The ghost shows up at unexpected times as well. I once found myself weeping in a ballet class. Before the diagnosis, I always assumed I could share my love of dance with her, that it was something we could do together, but there’s no way she could take a typical dance class. I jumped at the opportunity when I heard about a special needs ballet class. On the first day, I lifted my daughter out of her wheelchair and sat on a stool, propping her up in front of me. She wobbled on her leg braces, leaning back against me for support and staring blankly around the room. We were ready as a group of slim young women in dance clothes stepped to the front of the class. They raised their arms and gracefully began to sway as the music from Swan Lake flowed from speakers. I moved my daughter’s arms in time to the music, mirroring the teachers’ graceful arm positions and suddenly I felt tears sliding down my face. I couldn’t stop them.

I was so thankful to the women who volunteered to work with my child, grateful for the opportunity for her to be part of a ballet class, yet so deeply, bitterly hurt that life had denied my daughter the opportunity for the simplest parts of a typical childhood. Dance, something so close to my heart that had always brought me joy, tapped into a seemingly bottomless well of sorrow for what was lost. As the class continued, my back ached as I sniffled and supported my daughter’s weight while trying to move her body. The little ghost child next to me danced effortlessly, smoothly gliding from one position to the next and smiling sweetly. She wore delicate pink ballet slippers. My daughter wobbled on her clunky orthopedic shoes. My eyes leaked.

I try not to give the ghost power over me or let her manifest in my mind’s eye. Most of the time I can do it. Usually I can remind myself of the good things I have in my life. Usually I can practice gratitude and remember that at least I have a healthy child and that she is beautiful and special in her own way. Often I can appreciate the little things and feel joy in the simplicity of who my daughter is and how she is. On most days I can accept that this is what life has given me and this is what life has taken from her and she is still beautiful and precious just the way she is. On most days it’s enough.

But on the other days, it’s not.
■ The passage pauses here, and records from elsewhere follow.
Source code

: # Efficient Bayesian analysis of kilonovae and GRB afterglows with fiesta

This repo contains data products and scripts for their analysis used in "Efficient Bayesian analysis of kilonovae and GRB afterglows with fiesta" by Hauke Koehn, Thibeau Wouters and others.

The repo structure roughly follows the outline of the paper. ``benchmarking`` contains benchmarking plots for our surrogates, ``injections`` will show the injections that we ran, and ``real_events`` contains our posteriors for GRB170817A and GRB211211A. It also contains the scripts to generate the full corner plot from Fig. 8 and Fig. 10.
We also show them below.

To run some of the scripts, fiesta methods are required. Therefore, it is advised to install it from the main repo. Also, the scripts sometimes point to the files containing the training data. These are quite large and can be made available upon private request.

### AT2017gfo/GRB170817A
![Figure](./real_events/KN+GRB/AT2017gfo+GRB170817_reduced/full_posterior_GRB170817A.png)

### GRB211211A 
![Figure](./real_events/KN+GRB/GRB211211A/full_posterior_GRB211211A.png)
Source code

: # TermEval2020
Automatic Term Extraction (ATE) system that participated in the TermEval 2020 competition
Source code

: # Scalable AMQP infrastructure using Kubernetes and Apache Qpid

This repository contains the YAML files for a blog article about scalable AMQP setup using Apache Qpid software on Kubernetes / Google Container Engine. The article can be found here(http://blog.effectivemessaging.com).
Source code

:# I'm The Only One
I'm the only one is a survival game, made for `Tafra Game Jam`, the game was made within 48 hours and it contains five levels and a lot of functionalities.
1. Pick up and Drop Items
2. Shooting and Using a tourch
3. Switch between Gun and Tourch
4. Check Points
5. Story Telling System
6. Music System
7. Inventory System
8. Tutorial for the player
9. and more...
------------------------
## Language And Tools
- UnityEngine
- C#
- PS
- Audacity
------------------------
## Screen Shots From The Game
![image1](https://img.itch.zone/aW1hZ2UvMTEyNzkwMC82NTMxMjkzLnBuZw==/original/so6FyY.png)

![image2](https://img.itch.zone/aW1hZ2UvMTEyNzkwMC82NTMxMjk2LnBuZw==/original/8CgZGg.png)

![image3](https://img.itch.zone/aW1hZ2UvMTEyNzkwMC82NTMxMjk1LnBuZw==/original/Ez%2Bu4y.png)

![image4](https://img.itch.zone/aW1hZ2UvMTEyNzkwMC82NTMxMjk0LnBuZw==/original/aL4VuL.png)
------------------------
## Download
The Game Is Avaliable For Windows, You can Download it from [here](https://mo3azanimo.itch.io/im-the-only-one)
On those days, I’m haunted by a giggling sprite who won’t leave me be, the specter of a little girl who never was and never will be, except in my mind. When will she go away? What will set me free? Why won’t she give me peace and just let me live with the daughter I have, and let her be enough?

Perhaps she doesn’t haunt me though. Perhaps I’m the one who can’t let her go. I continue to keep her around, not because my daughter needs her, but because I need her. I grasp at her like the string of a balloon, and I am the one who must decide when it is time to let her fly away. Maybe I’m the one who needs to accept what is before the ghost of what isn’t can stop haunting me.